When asked this question at Easter dinner with my soon-to-be in-laws, I knew right away what I would do with my life... and I know that I can do whatever I want to do, and be whatever I want to be. I just have to do it. On April 15th, I turn 25. Considered a milestone to many, to me it is more of a reminder to take inventory of my life so far, make goals for the next five years, journal about it, think about it, manifest it.
I think back on who I was 5 years ago, as a 20-year-old Sophomore in college, still in the early and insecure years of my relationship with my now fiance, John. I guess everything at the age was insecure and unaware. I was going through the motions of doing my best in college, but not sure what I really wanted to do when I got out, unaware of the responsibilities the future holds, and how quickly they will come. I was at the point in my life, and education when I lost all faith. Faith in my parents, faith in religion, faith in myself. I was an insecure, young girl on this journey of finding myself, luckily I had a great guy to support and love me along the way. The best part of that year? John and I unofficially adopted Avery, our little vegan fur child (who is a survivor!)
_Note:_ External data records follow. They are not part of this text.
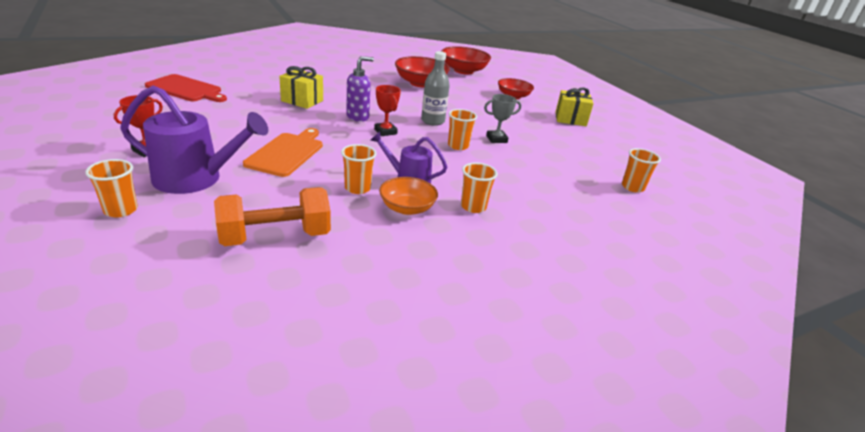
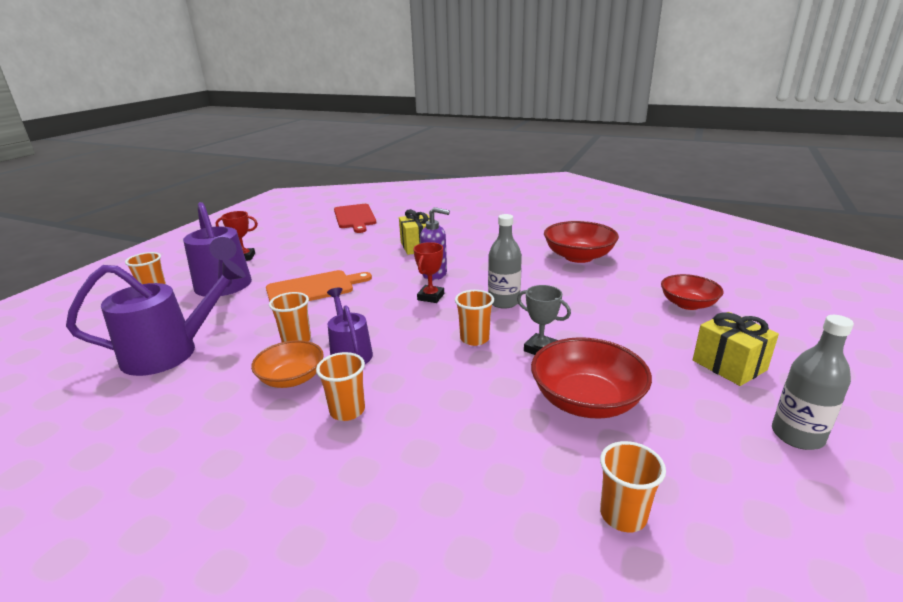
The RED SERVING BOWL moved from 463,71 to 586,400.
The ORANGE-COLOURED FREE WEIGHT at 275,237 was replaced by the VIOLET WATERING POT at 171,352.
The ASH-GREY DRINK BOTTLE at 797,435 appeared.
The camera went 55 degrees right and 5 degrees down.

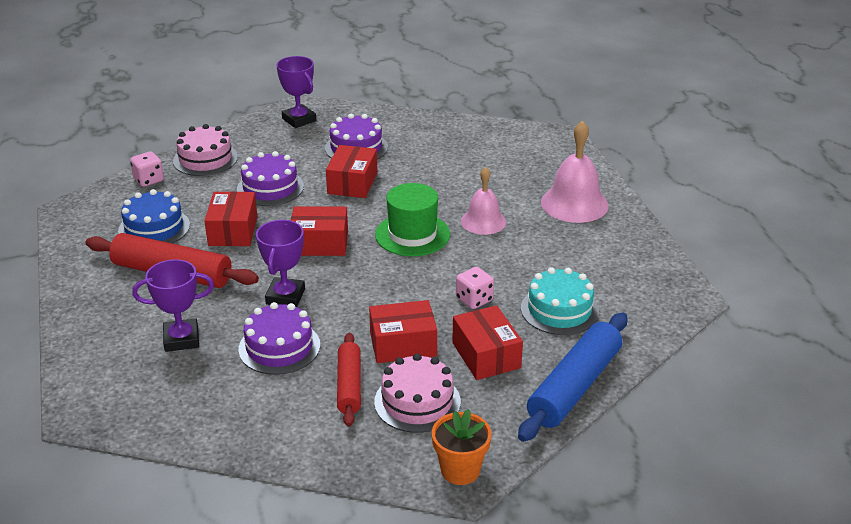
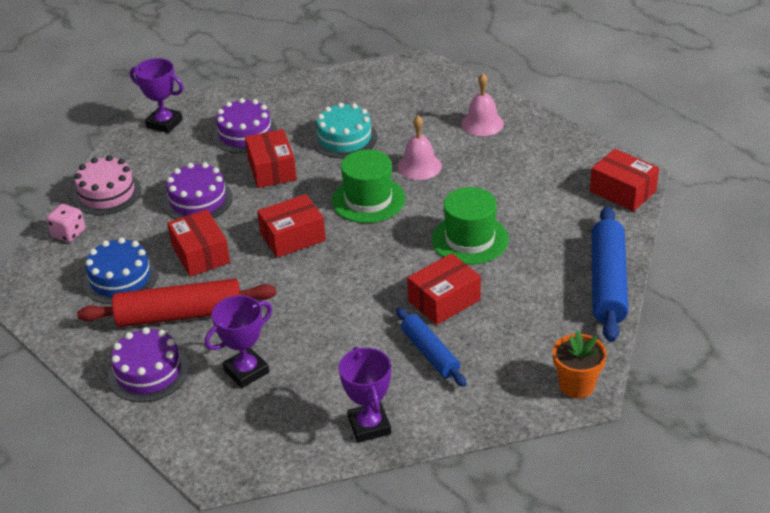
The PINK BELL at 574,203 changed to 0.66 times the size.
The VIOLET PRIZE CUP moved from 285,296 to 369,426.
The PINK GAME DIE at 474,299 was replaced by the EMERALD HAT at 470,239.
The TURQUOISE LAYER CAKE moved from 559,310 to 344,138.
The VIOLET LAYER CAKE moved from 279,347 to 148,372.
The RED PARCEL moved from 486,355 to 622,191.
The RED ROLLING PIN at 349,386 became the BLUE ROLLING PIN at 430,353.
The PINK LAYER CAKE at 417,402 disappeared.
The camera went 25 degrees left and 5 degrees up.

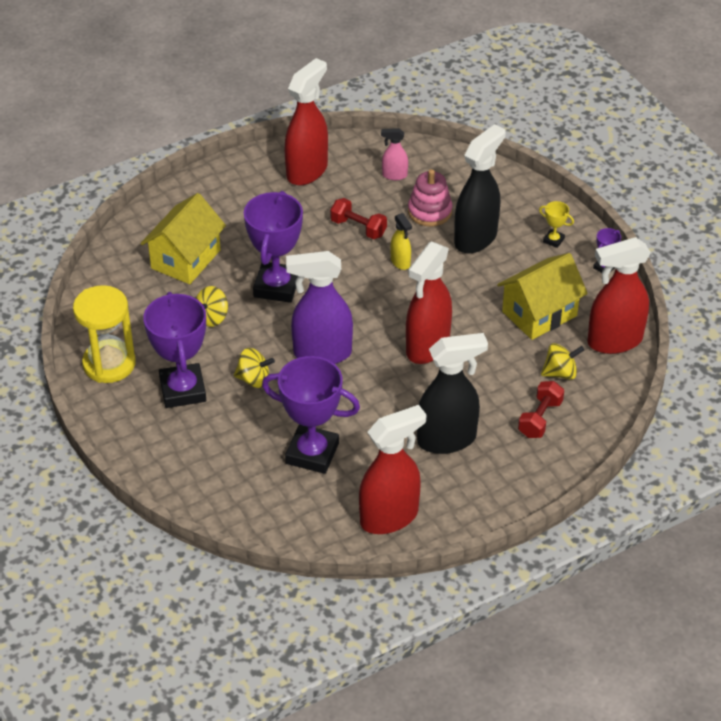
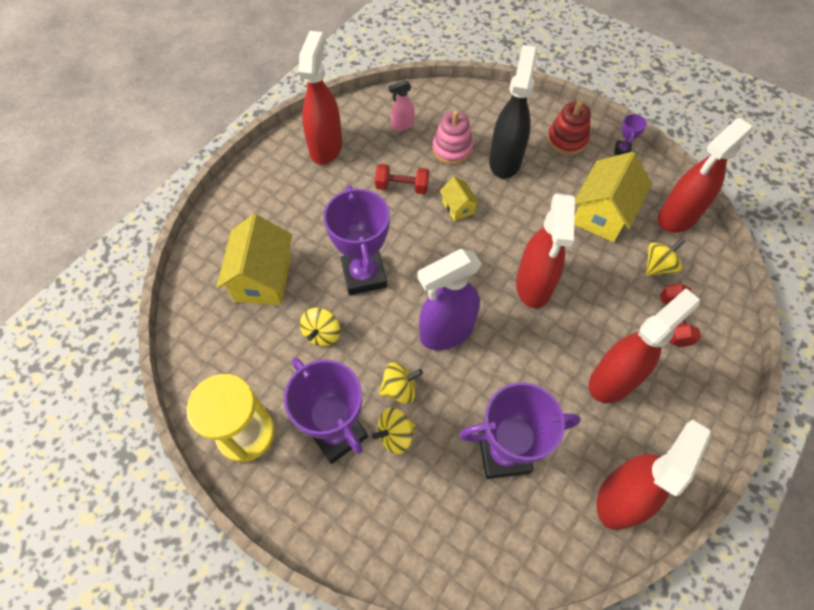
The YELLOW PRIZE CUP at 553,240 was replaced by the RED RING STACKER at 567,140.
The YELLOW SPRAY CLEANER at 400,262 was replaced by the YELLOW HOUSE at 458,207.
The BLACK SPRAY CLEANER at 447,439 became the RED SPRAY CLEANER at 613,379.
The YELLOW TOY TOP at 395,435 appeared.
The camera went 25 degrees left and 15 degrees up.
Our first picture as a little family, April 2007 |
April, 2012 |
Faith. Well, how can I not have faith? I was raised Roman Catholic, dragged to church every Sunday, and every week I reluctantly attended CCD classes (with my reluctant BFF, Erica :). I went to college, took my first psychology course, and everything the church had taught me, was questioned, or better put: A good fairy tale. I became a non believer, and with that, I became a pessimist.... Until recently.
I am so blessed. I know that I manifested my life today, I manifested my fiance, John. Our life together, my job, my relationships with family and friends. I have all that I ever dreamed. And call me crazy, but I believe there is a higher power, whatever you want to call it, but there is a power bigger than us. There are angels protecting us, everyday. Those lost, are not gone. This faith, does not mean I have to go to church and ask for forgiveness of my minor sins (like not going to church for the last 5 years). This faith is something sacred inside of me, when my body is my temple on so many levels. I accept everything I have been given, and I am so grateful. There are no coincidences, everything happens for a reason, and I believe that we all really do have a true purpose in this life.
Now, with that belief, soon-to-be 25 year old me, could not be more content. My goal for the next five years is to take a leap of faith, and just do it.... I know if I could do anything with my life, what it would be, and I am going to do it.
Wishing everyone of you the happiest and most powerful year yet.